After 5pm, the passeggiata begins in earnest. This is traditionally the time when Italians walk out and shoot the breeze, and the Leccesi are no exception, kicking off on Piazza Sant’Oronzo — conveniently close to Natale, the best gelateria in town, where the bestsellers include fig and ricotta and chilli and chocolate (from £2; natalepasticceria.it) — and strutting their stuff the length of Via Vittorio Emanuele II, all the way to Porta Rudiae, the magnificent city gate.
On the way, there’s shopping to be done. The narrow, marble-flagged streets are dotted with the kind of artisan stores Primrose Hill girls would kill for: the brand-new Vico dei Bolognesi stocks Marni-style coats, linen totes and funky sunglasses (Via Giacomo Matteotti 22a); 4uattro does one-off ceramic rings by Monica Righi, as well as architectural jewels by Maria Paola Barrotta and Tegumenti (Via Arcivescovo Petronelli 12); and IJO has exquisite hand-loomed frocks (Via Giuseppe Palmieri 47).
Ahead of dinner, I check in at the first of Lecce’s chichi new hotels: La Fiermontina, a 16-room resort built into the walls of the old city, owned by the French-Moroccan brother-and-sister team Giacomo and Antonia Filali. Their astonishing art collection — Léger, Corbusier, Zwobada — is dotted around a set of buildings updated by the Hermès family architect Antonio Annicchiarico from a 17th-century villa. Interiors are a mix of slick midcentury and traditional Pugliese, and there’s a neat little pool in the garden — unheard of in the old town.
This is just the kind of place where you should let the kitchen choose for you: I end up with Simone Solido’s signature dishes, red prawn carpaccio with citrus oil, spaghetti with mullet roe and seared john dory with chicory and beetroot.
It’s not far to roll home: about 20 yards, in fact, into a suite with a bed big enough for four and a terrace that looks out onto two of Léger’s pert sculpted bottoms (mains from £14; doubles from £190; B&B; 00 39 0832 302481, lafiermontina.com).
Masseria Trapana is the second of the city’s cool new hotels, a 16th-century farmstead on the outskirts, surrounded by 60 hectares of olive groves, that’s been transformed by an Australian hotelier, Rob Potter-Sanders. Puglia had always been his dream. He opened at Easter after two crazy years of rebuilding the farmhouse from a ruin. “The learning curve was vertical,” he says.

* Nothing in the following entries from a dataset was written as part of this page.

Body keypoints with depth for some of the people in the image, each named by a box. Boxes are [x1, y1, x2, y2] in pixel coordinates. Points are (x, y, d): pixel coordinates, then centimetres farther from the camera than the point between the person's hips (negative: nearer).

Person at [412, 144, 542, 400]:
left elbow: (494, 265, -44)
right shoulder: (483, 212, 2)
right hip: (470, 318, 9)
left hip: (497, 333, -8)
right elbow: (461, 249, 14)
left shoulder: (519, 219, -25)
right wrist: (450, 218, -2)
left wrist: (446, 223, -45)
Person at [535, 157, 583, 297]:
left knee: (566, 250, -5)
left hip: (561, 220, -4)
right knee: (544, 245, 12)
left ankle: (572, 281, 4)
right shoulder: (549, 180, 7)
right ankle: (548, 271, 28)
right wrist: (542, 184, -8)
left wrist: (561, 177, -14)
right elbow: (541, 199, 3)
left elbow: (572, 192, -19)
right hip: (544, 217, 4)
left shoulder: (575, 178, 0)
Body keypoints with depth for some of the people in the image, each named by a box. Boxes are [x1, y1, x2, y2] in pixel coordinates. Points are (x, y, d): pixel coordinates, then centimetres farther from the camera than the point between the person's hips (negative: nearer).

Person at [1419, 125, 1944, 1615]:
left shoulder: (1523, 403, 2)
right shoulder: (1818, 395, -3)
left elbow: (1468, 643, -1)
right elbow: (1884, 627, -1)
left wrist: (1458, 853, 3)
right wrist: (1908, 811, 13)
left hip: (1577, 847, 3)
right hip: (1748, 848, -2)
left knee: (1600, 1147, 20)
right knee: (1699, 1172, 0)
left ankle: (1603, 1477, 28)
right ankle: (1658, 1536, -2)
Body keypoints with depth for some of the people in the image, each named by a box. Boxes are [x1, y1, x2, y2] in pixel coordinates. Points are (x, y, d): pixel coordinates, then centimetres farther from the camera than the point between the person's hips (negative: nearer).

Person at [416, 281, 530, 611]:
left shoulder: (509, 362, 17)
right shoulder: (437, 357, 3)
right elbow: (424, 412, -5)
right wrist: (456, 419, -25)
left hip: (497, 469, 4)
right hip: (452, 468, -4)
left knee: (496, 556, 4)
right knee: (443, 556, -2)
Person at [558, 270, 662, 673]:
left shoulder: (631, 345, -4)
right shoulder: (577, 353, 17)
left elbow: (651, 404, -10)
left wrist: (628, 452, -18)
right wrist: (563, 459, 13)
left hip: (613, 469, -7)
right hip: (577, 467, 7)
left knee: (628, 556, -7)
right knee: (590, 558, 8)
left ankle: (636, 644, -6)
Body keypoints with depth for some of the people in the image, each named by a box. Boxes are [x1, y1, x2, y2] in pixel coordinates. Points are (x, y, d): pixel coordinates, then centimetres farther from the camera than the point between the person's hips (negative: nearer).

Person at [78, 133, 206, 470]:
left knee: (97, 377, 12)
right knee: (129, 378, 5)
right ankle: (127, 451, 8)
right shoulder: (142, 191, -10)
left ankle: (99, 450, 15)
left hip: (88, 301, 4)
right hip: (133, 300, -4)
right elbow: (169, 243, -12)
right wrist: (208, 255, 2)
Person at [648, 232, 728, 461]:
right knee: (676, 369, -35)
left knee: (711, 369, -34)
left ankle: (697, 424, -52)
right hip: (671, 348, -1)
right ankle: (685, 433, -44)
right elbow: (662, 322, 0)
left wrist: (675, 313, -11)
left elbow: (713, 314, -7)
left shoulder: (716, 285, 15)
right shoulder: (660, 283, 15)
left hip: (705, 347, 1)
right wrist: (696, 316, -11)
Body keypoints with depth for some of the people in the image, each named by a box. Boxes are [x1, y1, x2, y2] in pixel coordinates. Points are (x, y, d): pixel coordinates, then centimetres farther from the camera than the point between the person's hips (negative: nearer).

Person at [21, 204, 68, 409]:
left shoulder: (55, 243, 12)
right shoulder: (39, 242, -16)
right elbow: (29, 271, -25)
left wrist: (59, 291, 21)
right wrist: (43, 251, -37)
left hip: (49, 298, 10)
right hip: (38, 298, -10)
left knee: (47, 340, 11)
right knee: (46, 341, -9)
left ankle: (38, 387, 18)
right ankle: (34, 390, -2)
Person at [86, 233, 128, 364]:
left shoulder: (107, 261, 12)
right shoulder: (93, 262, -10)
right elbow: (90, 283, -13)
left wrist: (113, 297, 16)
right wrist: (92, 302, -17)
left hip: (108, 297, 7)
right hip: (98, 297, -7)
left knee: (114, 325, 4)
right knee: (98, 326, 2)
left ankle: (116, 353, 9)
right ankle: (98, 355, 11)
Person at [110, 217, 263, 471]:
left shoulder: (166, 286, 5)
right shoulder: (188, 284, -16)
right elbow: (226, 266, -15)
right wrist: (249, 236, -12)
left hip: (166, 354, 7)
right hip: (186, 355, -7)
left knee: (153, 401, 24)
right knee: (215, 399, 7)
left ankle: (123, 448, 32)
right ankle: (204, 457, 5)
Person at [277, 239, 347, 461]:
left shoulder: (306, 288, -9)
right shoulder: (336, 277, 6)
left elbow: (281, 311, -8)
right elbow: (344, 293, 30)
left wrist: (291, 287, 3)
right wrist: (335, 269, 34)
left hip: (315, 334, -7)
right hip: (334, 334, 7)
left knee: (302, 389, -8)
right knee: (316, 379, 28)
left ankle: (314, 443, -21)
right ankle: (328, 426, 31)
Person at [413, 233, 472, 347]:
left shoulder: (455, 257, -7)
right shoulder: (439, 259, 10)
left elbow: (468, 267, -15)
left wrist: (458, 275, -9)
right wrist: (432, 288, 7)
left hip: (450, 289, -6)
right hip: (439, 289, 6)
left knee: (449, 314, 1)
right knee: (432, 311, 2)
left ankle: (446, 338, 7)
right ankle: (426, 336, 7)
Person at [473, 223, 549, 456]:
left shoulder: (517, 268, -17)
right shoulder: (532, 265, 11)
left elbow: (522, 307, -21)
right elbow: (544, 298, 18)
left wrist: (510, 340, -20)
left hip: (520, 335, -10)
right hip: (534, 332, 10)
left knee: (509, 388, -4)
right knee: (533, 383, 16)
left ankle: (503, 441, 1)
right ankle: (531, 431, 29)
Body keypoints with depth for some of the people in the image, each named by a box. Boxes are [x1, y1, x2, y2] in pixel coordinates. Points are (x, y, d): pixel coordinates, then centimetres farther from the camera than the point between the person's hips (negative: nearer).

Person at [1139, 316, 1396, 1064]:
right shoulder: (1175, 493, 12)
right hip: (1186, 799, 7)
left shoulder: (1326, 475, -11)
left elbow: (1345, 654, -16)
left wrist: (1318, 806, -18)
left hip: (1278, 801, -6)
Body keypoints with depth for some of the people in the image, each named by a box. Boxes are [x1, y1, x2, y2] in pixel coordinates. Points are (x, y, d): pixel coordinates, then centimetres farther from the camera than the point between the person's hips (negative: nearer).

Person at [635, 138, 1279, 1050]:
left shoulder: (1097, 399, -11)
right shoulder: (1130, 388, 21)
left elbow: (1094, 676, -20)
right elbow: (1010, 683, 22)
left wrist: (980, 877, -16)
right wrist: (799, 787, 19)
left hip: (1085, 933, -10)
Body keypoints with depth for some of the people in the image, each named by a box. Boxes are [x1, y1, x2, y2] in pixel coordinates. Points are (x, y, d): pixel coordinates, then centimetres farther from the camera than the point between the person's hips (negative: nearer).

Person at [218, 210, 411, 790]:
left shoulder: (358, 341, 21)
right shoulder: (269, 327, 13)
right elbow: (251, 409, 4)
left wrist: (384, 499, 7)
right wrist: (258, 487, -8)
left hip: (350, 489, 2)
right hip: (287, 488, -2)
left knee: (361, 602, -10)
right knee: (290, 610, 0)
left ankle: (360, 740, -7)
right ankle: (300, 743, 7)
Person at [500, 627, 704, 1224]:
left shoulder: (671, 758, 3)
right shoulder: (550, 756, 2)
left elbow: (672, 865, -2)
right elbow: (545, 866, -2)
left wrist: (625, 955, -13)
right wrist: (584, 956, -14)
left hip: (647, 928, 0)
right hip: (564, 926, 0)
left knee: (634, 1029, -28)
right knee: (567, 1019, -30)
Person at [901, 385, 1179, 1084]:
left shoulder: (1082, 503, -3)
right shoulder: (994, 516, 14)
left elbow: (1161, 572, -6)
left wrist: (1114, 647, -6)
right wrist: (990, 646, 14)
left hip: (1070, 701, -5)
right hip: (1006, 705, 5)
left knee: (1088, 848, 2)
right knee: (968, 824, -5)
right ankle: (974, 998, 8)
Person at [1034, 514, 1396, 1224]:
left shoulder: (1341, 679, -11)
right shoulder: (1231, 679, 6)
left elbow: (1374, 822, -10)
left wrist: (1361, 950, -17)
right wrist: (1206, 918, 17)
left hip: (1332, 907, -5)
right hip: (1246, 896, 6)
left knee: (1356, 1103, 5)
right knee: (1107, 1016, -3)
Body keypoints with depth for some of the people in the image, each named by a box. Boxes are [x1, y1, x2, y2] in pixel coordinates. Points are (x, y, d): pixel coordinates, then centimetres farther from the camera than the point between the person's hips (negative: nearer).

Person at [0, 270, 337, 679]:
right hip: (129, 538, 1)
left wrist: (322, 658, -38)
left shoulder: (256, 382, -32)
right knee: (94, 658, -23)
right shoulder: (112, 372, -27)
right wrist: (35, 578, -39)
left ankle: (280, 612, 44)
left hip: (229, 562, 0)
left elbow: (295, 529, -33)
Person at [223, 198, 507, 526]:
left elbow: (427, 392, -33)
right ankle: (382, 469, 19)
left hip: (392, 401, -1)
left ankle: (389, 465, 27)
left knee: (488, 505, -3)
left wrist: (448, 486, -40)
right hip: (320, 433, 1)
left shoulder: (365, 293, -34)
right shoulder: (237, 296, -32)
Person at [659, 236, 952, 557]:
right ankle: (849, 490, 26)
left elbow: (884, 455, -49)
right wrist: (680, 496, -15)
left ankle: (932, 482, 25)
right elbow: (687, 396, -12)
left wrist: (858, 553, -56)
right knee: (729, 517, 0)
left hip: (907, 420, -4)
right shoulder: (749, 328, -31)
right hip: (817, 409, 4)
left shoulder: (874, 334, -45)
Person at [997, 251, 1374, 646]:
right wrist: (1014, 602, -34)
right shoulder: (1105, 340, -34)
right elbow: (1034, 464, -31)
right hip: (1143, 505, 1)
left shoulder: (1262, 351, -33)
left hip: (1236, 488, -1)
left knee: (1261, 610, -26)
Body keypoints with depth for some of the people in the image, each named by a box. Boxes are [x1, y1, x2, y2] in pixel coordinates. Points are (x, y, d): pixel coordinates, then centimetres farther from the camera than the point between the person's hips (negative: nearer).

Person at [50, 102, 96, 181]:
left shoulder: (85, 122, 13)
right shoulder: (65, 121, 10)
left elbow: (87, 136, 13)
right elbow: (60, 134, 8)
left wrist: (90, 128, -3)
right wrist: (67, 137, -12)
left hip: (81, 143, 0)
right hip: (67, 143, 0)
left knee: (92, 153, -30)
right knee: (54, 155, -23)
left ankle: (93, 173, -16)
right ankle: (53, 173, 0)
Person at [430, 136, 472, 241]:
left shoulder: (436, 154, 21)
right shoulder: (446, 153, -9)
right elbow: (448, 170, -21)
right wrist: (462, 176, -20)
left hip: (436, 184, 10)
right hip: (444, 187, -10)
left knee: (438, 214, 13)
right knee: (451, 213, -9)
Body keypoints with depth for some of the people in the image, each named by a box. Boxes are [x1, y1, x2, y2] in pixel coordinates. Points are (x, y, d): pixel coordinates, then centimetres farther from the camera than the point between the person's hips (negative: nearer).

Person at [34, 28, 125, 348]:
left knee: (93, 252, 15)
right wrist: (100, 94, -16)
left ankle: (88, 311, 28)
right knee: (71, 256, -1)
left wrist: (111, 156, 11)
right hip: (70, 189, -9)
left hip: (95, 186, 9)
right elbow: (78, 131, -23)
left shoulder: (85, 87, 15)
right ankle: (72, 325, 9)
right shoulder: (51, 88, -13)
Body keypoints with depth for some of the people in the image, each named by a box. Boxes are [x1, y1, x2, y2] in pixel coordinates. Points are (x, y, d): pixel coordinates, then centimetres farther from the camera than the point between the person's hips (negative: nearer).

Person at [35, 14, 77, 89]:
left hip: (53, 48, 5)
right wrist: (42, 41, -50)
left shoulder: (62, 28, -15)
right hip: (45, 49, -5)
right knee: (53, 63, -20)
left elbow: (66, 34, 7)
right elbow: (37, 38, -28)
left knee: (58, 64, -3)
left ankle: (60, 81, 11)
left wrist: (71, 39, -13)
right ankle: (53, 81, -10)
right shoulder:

With a career in some of the world’s luxiest hotels behind him, Potter-Sanders has carved nine immaculate suites out of tufo stone, with vaulted ceilings, vast terraces and canopied iron bedsteads. The vast gardens grow 19 types of fruit and nut, and swifts swoop down to drink from the swimming pool at dusk. Next, he plans to turn the underground olive press into a cinema and spa (doubles from £215, B&B; 00 39 0832 183 2101, trapana.com).
On Sunday morning, Antonia at La Fiermontina lends me a bicycle, and we glide across the marble flagstones to the sound of the Duomo’s crazy 10 o’clock peal. It’s all so ridiculously perfect. “This place used to be a secret that nobody knew about,” she says. “Now it’s all happening. Let’s tell the rest of the world we’re here.”